Anyway as it says on the flyer the Future Now opening is tomorrow from 6 to 8pm, but if you can't make it to that I'll also be around the day after as well, (Thursday August 7), as from 11.15am to 12.15pm myself and fellow Future Now artist Sarah Duyshart will be in the gallery presenting a floor talk. It's primarily for the Warrnambool year 11 and 12 art students, but all are welcome.

And if you can't make it to that then the exhibition' will remain open until August 24. 

And if you can't make it at all, ha, well, I still very much appreciate you reading this, and of course I completely understand, because unless you live in Warrnambool then Warrnambool is very far away. 

But so yeah, really looking forward to hitting the road and hopefully I'll see you tomorrow night as we clog up the The Artery. And after all this talk of clogging arteries here's a photo of todays lunch, a steak and bacon pie, eaten with the sun in my eye.
And now, having finished this blog post, here I am about to have literally my favourite midnight dinner ever; vegetables, chicken kiev and sausages.
(And finally, not that she'll ever read this, but thank you to my mum for getting out of bed to take that last photo. xo)

Monday, August 04, 2014

A slip of the tounge

Hi, here's a photo by American photographer Richard Avedon that was taken in New York on December 30, 1963. 

The photo is of poets and long time partners Allen Ginsberg and Peter Orlovsky. 

They're licking each other's tongues.
The photo is included in a great Richard Avedon exhibition that opened two days ago at the Art Gallery of Western Australia. 

I was standing in front of it yesterday and a little boy came up next to me, he took one look and said "gross!" then ran off to find his mum. 

So I figured I should draw it.
(I don't know how obvious it is but I tried to make my drawing in the shape of a love heart.)
I'd also just been reading about Michelangelo's painting The Creation of Adam, and in the book it at had this really cool passage describing the energy in that little space between Adam and God's fingers that are just about to touch.
So I had a go at trying to get a similar kind of energy in the space between Ginsberg and Orlovsky's tongues.
Drawing of a photograph by Richard Avedon. Acrylic on 225gsm paper. 21 x 29.5cm. 2014.

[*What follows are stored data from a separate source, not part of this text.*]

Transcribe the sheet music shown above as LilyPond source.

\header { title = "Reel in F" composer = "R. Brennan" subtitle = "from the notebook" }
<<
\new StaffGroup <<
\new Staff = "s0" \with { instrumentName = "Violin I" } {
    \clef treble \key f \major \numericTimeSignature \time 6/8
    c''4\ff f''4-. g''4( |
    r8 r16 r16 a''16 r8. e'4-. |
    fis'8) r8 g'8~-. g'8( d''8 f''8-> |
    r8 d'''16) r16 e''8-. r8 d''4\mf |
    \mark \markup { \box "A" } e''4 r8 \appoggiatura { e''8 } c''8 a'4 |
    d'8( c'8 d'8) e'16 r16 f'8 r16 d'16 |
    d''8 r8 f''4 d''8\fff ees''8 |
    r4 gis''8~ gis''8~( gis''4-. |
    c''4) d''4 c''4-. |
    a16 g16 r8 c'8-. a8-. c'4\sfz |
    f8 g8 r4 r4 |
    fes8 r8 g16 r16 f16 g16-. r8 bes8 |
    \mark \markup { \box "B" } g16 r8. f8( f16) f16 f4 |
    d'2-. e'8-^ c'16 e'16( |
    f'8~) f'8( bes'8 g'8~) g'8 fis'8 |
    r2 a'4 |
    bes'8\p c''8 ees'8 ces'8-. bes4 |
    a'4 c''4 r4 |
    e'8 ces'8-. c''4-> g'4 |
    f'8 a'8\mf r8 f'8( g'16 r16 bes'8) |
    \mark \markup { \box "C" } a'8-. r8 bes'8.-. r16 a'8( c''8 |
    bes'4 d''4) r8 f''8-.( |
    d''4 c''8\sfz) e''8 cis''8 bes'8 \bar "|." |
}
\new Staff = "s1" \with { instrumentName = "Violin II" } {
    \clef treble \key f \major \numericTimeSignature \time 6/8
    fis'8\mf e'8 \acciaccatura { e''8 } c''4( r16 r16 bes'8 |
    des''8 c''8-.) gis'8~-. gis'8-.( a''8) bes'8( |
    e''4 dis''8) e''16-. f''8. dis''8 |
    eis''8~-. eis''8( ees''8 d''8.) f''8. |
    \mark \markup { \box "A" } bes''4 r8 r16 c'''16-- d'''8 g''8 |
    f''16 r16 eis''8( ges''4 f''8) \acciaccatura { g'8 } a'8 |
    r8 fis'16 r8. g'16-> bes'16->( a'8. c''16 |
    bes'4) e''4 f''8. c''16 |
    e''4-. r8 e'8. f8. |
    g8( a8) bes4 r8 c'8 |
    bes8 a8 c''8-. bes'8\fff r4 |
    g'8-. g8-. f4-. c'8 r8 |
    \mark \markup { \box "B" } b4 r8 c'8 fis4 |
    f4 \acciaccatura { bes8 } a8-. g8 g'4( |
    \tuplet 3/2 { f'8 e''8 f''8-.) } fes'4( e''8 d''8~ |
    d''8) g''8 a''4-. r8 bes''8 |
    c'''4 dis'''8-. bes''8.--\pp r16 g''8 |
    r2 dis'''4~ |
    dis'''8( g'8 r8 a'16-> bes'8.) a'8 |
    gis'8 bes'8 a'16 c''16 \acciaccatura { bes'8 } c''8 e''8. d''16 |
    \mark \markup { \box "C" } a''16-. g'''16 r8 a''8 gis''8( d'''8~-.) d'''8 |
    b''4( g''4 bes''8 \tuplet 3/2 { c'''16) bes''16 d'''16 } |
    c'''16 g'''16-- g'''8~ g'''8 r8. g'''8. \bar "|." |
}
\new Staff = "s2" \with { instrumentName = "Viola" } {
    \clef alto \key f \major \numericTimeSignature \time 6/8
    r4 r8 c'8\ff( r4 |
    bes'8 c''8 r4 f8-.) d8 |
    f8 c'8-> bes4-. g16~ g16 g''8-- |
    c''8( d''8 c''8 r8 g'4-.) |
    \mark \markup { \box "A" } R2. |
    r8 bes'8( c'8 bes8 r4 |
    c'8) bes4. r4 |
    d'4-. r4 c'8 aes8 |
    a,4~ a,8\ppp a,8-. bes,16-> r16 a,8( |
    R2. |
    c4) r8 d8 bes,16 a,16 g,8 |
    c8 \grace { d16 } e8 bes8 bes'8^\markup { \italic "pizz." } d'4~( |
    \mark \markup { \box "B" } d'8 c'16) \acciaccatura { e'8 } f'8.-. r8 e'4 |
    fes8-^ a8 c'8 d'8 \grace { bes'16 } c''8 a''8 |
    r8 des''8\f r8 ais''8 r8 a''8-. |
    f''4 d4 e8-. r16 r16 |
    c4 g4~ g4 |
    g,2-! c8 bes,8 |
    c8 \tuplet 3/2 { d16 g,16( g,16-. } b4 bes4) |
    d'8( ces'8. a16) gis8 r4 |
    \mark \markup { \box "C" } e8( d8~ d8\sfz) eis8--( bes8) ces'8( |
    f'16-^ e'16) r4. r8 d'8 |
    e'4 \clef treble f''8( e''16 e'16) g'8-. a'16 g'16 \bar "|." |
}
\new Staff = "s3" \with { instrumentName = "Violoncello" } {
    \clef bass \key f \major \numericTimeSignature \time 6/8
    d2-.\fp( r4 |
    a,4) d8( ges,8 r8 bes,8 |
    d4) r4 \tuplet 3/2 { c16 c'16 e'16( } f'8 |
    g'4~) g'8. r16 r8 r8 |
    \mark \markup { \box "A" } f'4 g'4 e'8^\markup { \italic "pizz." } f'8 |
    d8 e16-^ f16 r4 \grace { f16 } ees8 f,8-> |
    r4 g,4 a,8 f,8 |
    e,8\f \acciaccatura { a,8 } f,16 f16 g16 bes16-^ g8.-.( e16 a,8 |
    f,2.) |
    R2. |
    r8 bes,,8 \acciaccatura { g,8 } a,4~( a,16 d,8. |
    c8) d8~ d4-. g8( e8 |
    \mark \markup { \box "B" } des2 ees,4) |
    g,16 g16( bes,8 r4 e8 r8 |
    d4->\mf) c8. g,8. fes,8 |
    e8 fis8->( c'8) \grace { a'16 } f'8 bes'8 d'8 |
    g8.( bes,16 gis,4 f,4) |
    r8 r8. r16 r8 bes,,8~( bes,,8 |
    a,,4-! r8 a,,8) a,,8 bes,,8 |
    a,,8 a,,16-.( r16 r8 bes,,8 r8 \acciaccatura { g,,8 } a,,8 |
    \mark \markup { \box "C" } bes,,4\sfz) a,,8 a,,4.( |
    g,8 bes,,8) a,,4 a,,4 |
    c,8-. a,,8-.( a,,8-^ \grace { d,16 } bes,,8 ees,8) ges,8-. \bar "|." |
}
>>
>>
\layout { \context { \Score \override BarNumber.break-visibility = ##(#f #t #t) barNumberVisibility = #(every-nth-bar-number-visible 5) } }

While at the Art Gallery of Western Australia I also drew this security guard
who was standing next to a bronze sculpture by William Kentridge.Here's maybe a better angle of the Kentridge sculpture.
(Also, amazingly, as I mentioned in the last post, remember that you can see my new painting and new sculpture exhibited alongside work by William Kentridge in the PICA Salon at the Perth Institute for Contemporary Art, on until August 31.)Anyway after that I did one more little drawing, this time of a crayon work by Australian artist Charles Blackman. The work was done in 1967 and is titled "Grooming the dog".
Because Blackman's piece was done in crayon I decided to take my drawing of it next door to the children's room of the exhibition. 
And using a magnet I installed my piece
,just below a drawing by Starr Henderson, who at 5 years old is 21 years my junior.

And Starr by my name, Starr by nature, it's clear Starr Henderson is the next big thing, just look how perfectly she's captured the Giraffe Duck.
So there you go, not only is my work at PICA exhibited alongside William Kentridge, it's also at AGWA exhibited alongside Starr Henderson. 

And I don't mind one bit if I'll never be a big Starr like Henderson, that's all water off a giraffe ducks back, because at the end of the day I'm just happy to know I've had something I've done hung on the wall of the Art Gallery of Western Australia, and best of all I didn't even have to lick anyones tongue for it to get there.